Today is a pot-pourri day (Does anyone use this French term anymore?).  Okay.  Today, I have three dissimilar questions all rolled into one column.  Is that better?  It is for me.  

  • What do you think about the bond market?  How high or low will the 10- or 30-year treasuries go in 2011?

Hmmm … The bond market, specifically the Treasury bond market.  Hmmm … Well, as I write this, the 10-year is at 3.41 and the 30-year is at 4.52.  Not particularly good yields, considering what one will get in the stock market this year, but this is not the question, now is it?  No, the writer is asking me to look into the future, or at least my vision of the future.  So here we go …

Long-term Treasury bonds have long been a staple of conservative investing.  Why?  Simply, the answer is stability and safety.  The yields tend to stay put (relatively) and the bonds are backed by “the full faith and credit” of the United States government.  Granted, since last March, the yields on the 10- and 30-year have moved up and down quite a bit, relatively speaking.  In the last five years, though, the yields have been somewhat steady, except for the big dip in 2009.  However, in the last thirty years (which is what we are talking about), the yields peaked at around 15% (early eighties), give or take, and then steadily dropped to the levels we see today.  Now that I think about it, Treasury bonds really have not been that stable, have they?  As to their safety … Until the Republican Tea Party folks came to town, one never had a reason to worry.  Well, that is no longer the case.  This year could be the year in which one could no longer describe Treasury bonds as “safe.”  If the extreme deficit hawks in Congress flex their newly found muscle with a “no thank you” to raising the debt ceiling sometime between March and May, not only will the 10- and 30-year bonds collapse, but the global economy will as well.  Even the rhetoric of the debate could cause yields to move, if that debate is seen as real, not just politics as usual.  In truth, given this, I have no idea about 10- and 30- year rates in 2011.

  • Why doesn’t everybody stop listening to Moody’s and start using his or her own brain?  This way, Moody’s will go out of business.  Its time they did.

The question is rhetorical, but at least one person agrees with me.  Yahoo!

  • Just out of curiosity, are you in SLO area or San Simeon area?  Your puzzling clues in the humility article are driving me nuts.

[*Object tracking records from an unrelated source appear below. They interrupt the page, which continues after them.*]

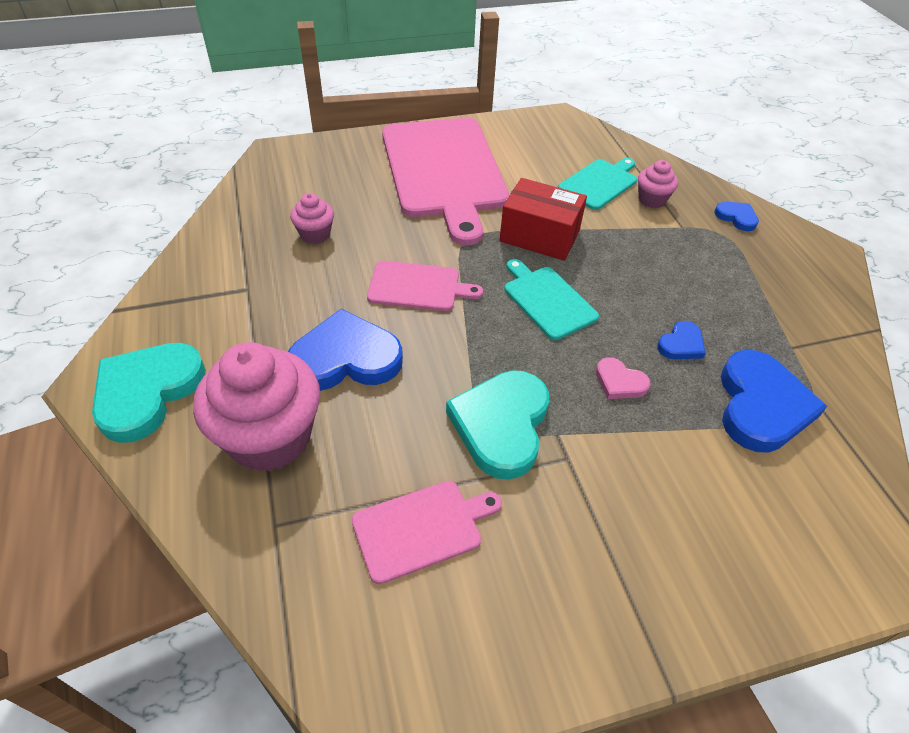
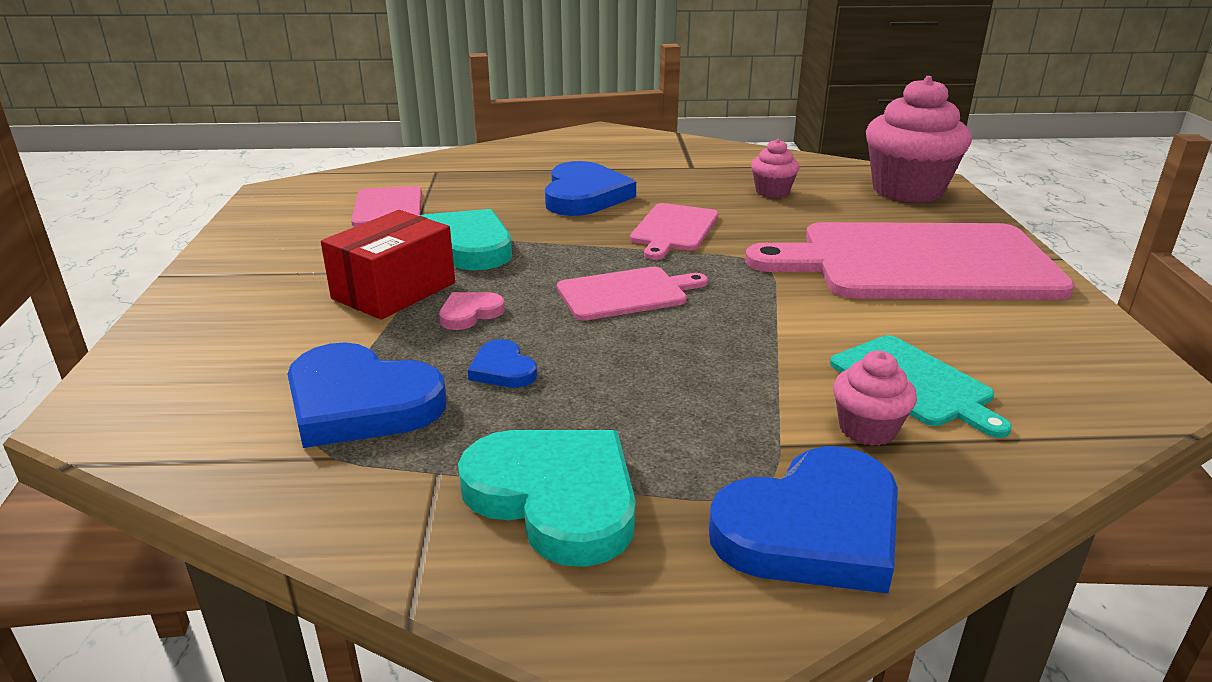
camera: 105 degrees right, 20 degrees down
(147, 392) = (583, 141): turquoise heart -> turquoise heart (555, 498)
(270, 437) = (514, 171): pink cupcake -> pink cupcake (907, 190)
(539, 236) = (760, 307): red box -> red box (394, 290)
(547, 300) = (626, 293): turquoise cutting board -> pink cutting board
(736, 217) = (812, 529): blue heart -> blue heart, size x2.06

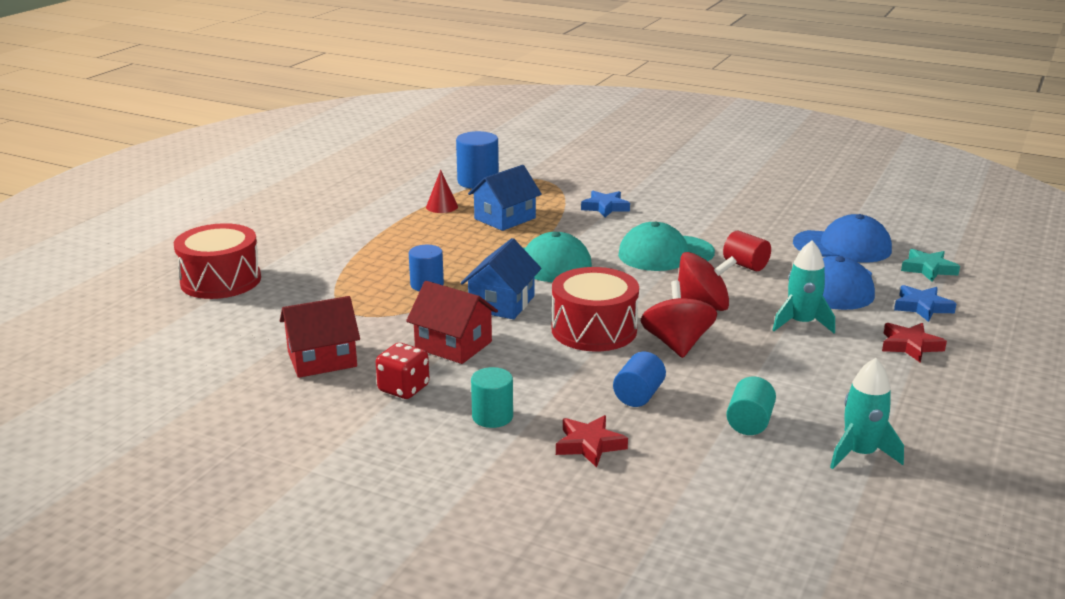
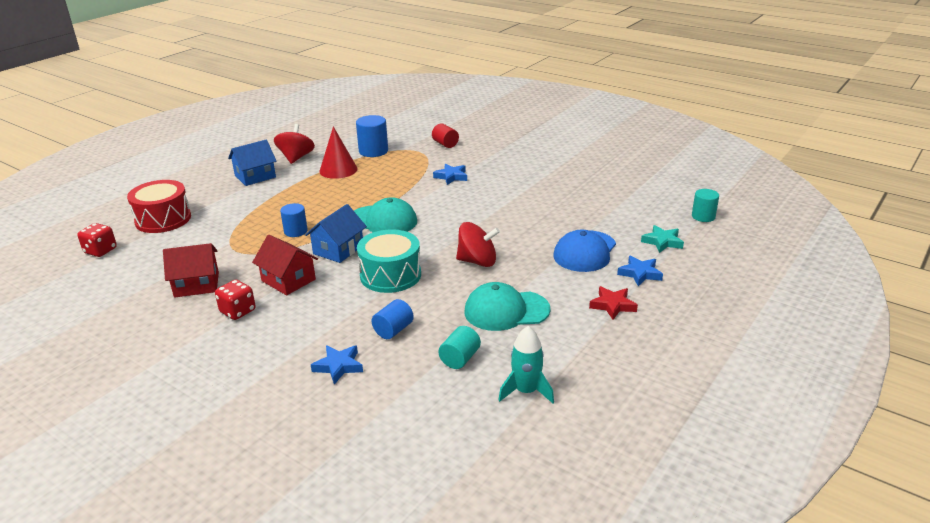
camera: 10 degrees right, 5 degrees up
(149, 326) = (100, 251): none -> red dice
(442, 206) = (338, 170): red cone -> red cone, size x1.68
(492, 417) = (285, 338): turquoise cylinder -> turquoise cylinder (703, 216)
(505, 218) = (376, 182): blue house -> blue house (255, 176)
(589, 445) = (338, 366): red star -> blue star
(594, 330) = (390, 275): red drum -> turquoise drum
(665, 254) = (474, 217): turquoise cap -> turquoise cap (506, 310)
(677, 344) = (442, 291): red spinning top -> red spinning top (296, 158)
(745, 265) = (527, 230): red cylinder -> red cylinder (445, 144)
(801, 323) = (542, 281): turquoise rocket -> none
(842, 247) = (607, 219): blue cap -> none

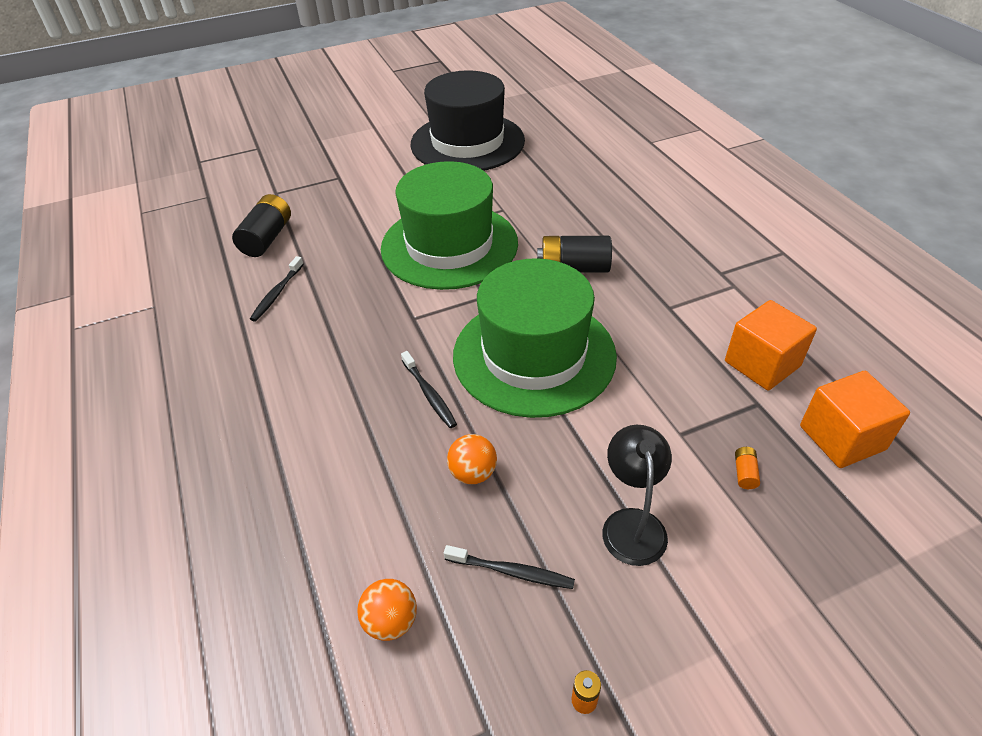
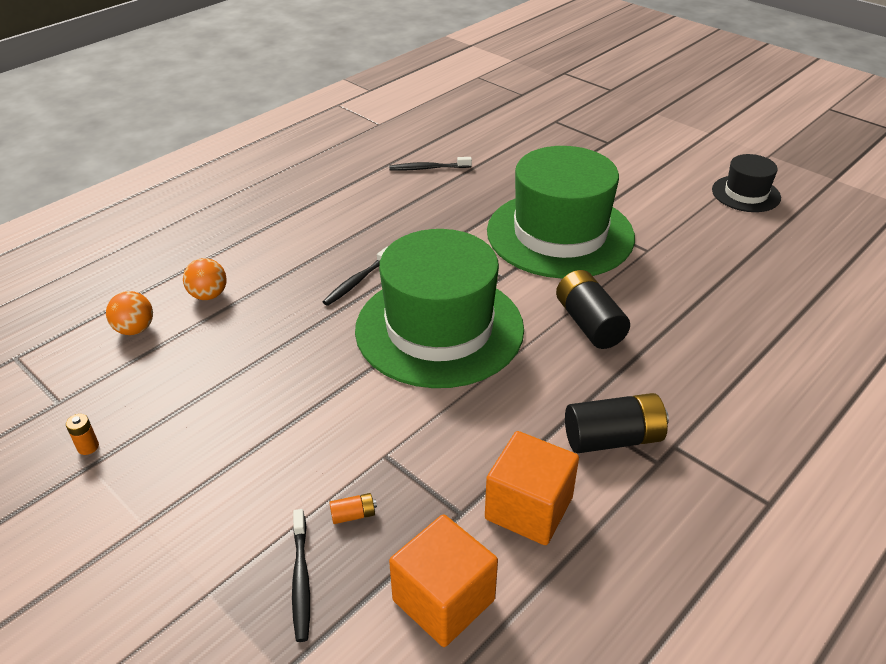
camera: 65 degrees right, 5 degrees down
(267, 238) = (492, 139): black battery -> black battery (613, 438)
(467, 142) = (746, 194): black hat -> black hat, size x0.48
(473, 473) = (281, 330): orange ball -> orange ball (208, 295)
(512, 572) = (191, 378): black toothbrush -> black toothbrush (301, 580)
(632, 523) = (261, 441): black lamp -> none

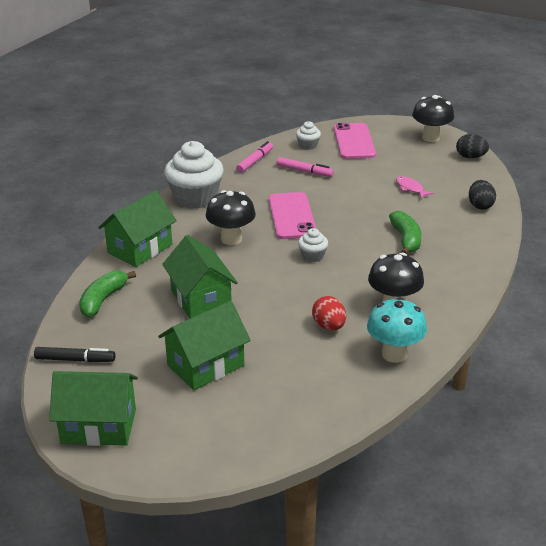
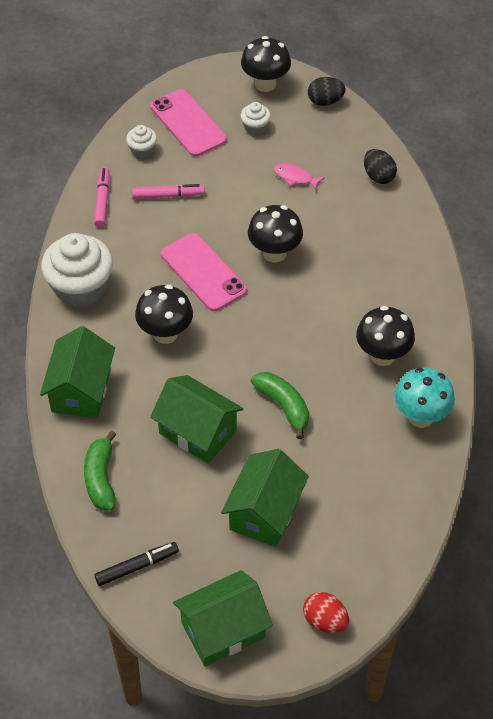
camera: 30 degrees left, 20 degrees up
(312, 256) = (264, 322): white cupcake -> white cupcake (255, 127)
(329, 326) = (342, 409): red egg -> red egg (325, 621)
(357, 222) = (274, 253): none -> black mushroom
(406, 239) = (338, 258): green banana -> green banana (283, 406)

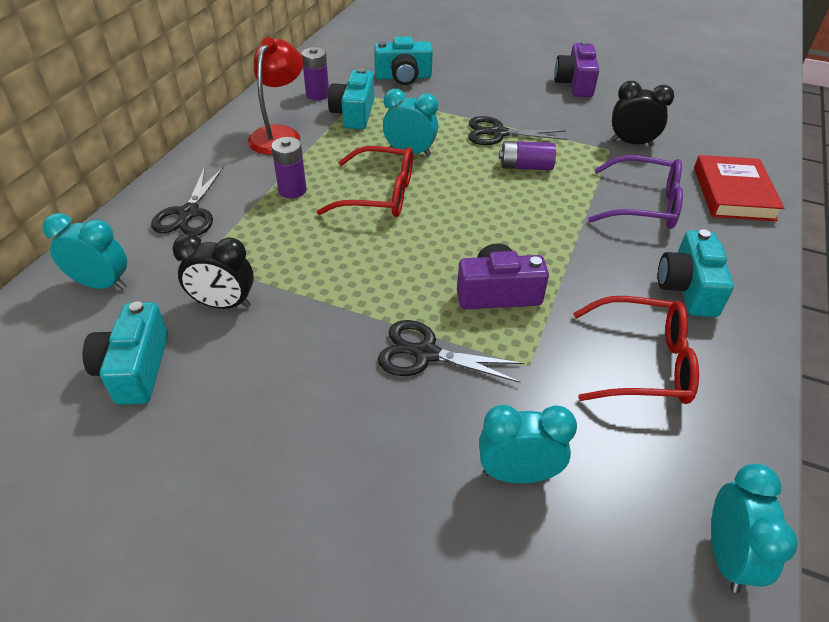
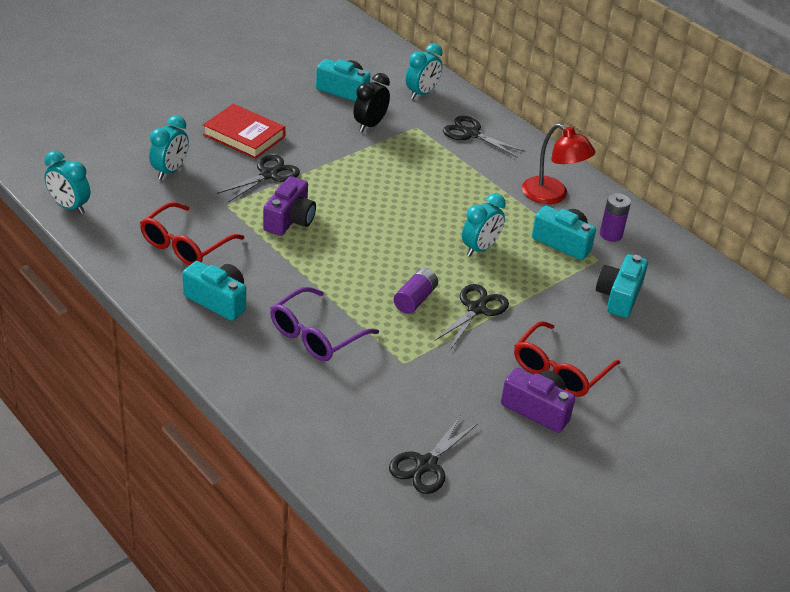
camera: 115 degrees right, 5 degrees down
(292, 190) = (468, 179): purple battery -> none
(380, 194) = (433, 213): red glasses -> red glasses (559, 370)
(631, 143) = (403, 383): black clock -> none
(691, 111) = (426, 464): none -> black scissors
(733, 193) = (286, 397): red book -> red book (244, 135)

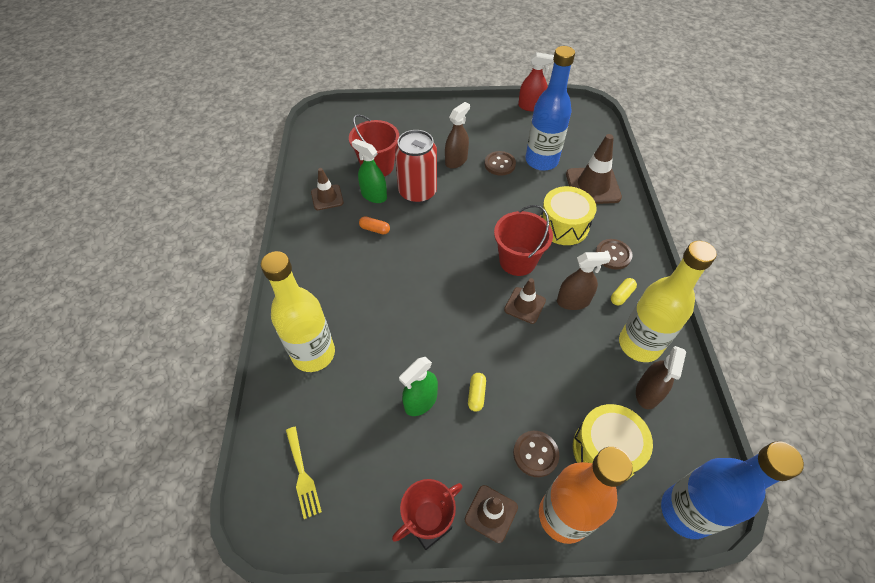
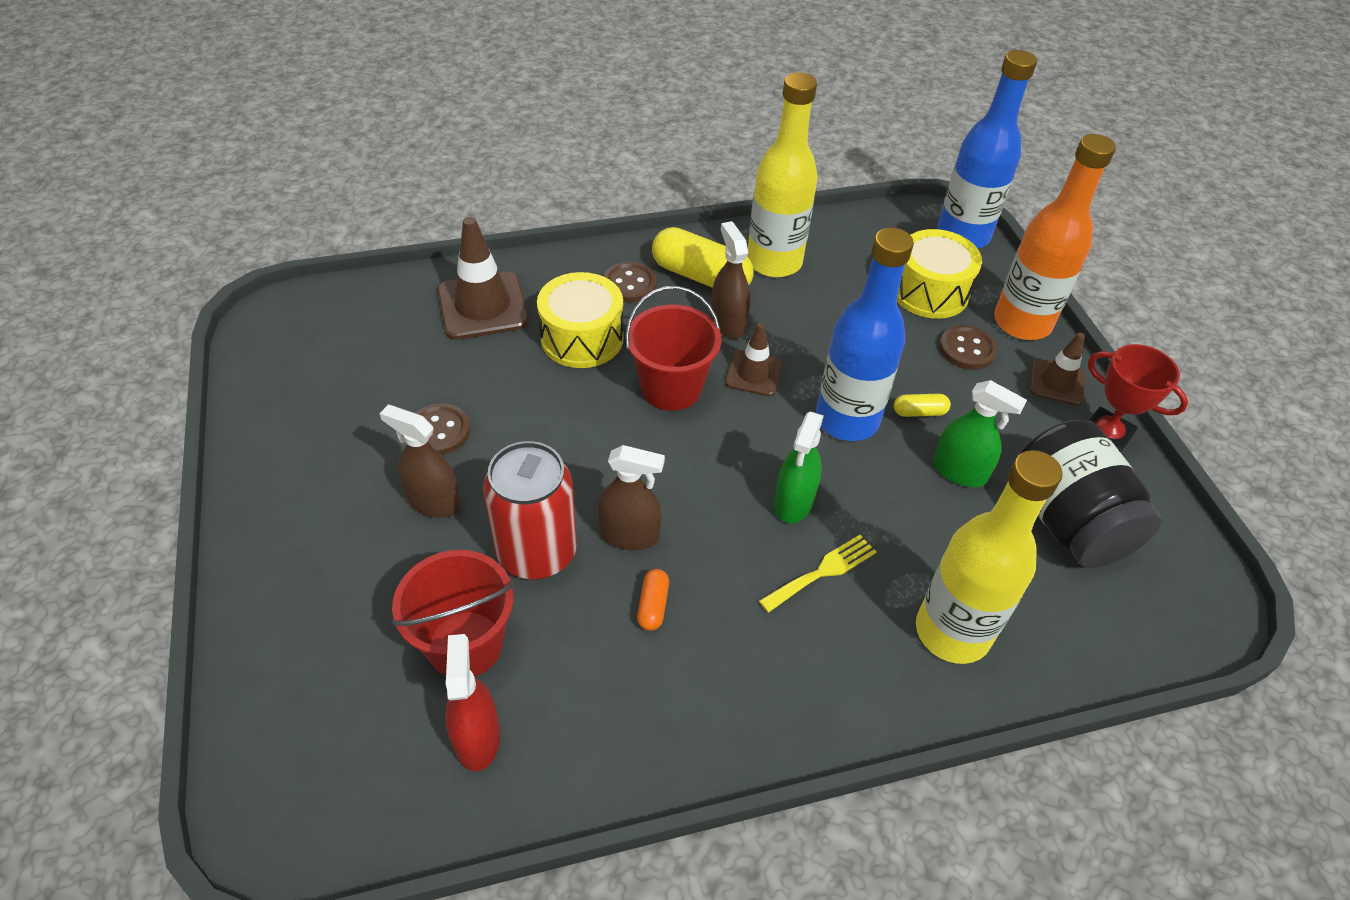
camera: 105 degrees left, 5 degrees down
(302, 475) = (1133, 588): yellow fork -> yellow fork (822, 572)
(327, 197) = (581, 724): brown traffic cone -> none
(364, 456) = (1067, 521): none -> black jar
(374, 195) = (559, 630): green spray bottle -> green spray bottle (793, 502)
(531, 106) = (251, 398): red spray bottle -> red spray bottle (477, 738)
(541, 161) = (423, 372): blue bottle -> blue bottle (847, 420)
(621, 295) = (701, 276): yellow capsule -> yellow capsule, size x2.14
(648, 393) = (839, 257): brown spray bottle -> brown spray bottle (629, 535)

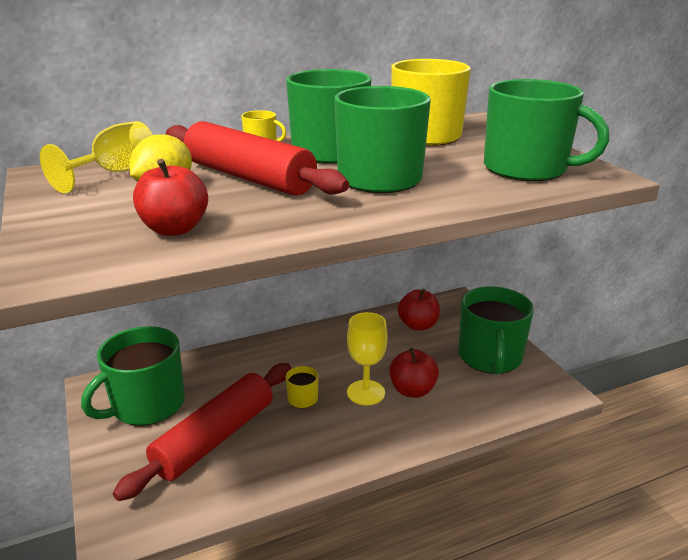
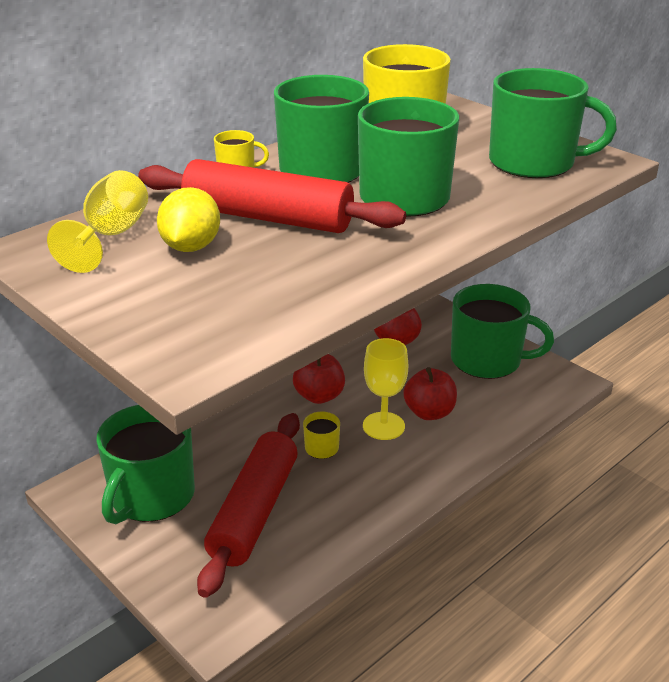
camera: 20 degrees left, 5 degrees up
(175, 229) = (257, 294): red apple -> red apple (319, 396)
(490, 357) = (487, 360): green mug -> green mug turned 60 degrees counterclockwise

Sorry to make you crazy.  This is never my intention, but, alas, I am human, and it seems that more often than not, someone out there (or in here) is making someone crazy, so I guess I am not an isolated case.  I am closer to San Luis Obispo (SLO) than San Simeon, but I am even closer to Arroyo Grande than I am to SLO.  In fact, I am even closer to Pozo than I am to Arroyo Grande, but that little drive (some 11 miles) takes about two hours, which is just about an hour less than it takes on the back of a horse.